Quote every line of text in the rows below word for word, leaving the pictures out of your answer.

(Extracted data entries)
========
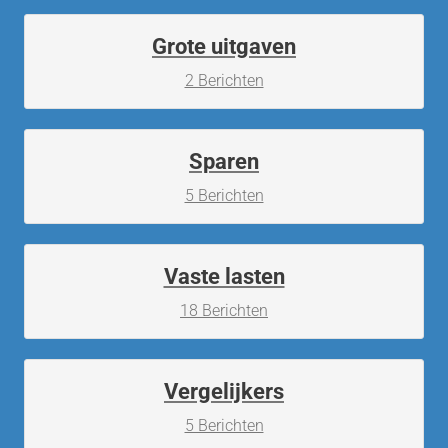
Grote uitgaven
2 Berichten
Sparen
5 Berichten
Vaste lasten
18 Berichten
Vergelijkers
5 Berichten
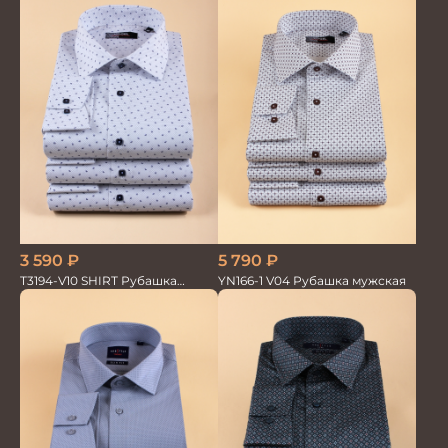
3 590
₽
5 790
₽
T3194-V10 SHIRT Рубашка
YN166-1 V04 Рубашка мужская
мужская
========
> [EXERCISE OUTPUT]
Grote uitgaven
2 Berichten
Sparen
5 Berichten
Vaste lasten
18 Berichten
Vergelijkers
5 Berichten
3 590
₽
5 790
₽
T3194-V10 SHIRT Рубашка
YN166-1 V04 Рубашка мужская
мужская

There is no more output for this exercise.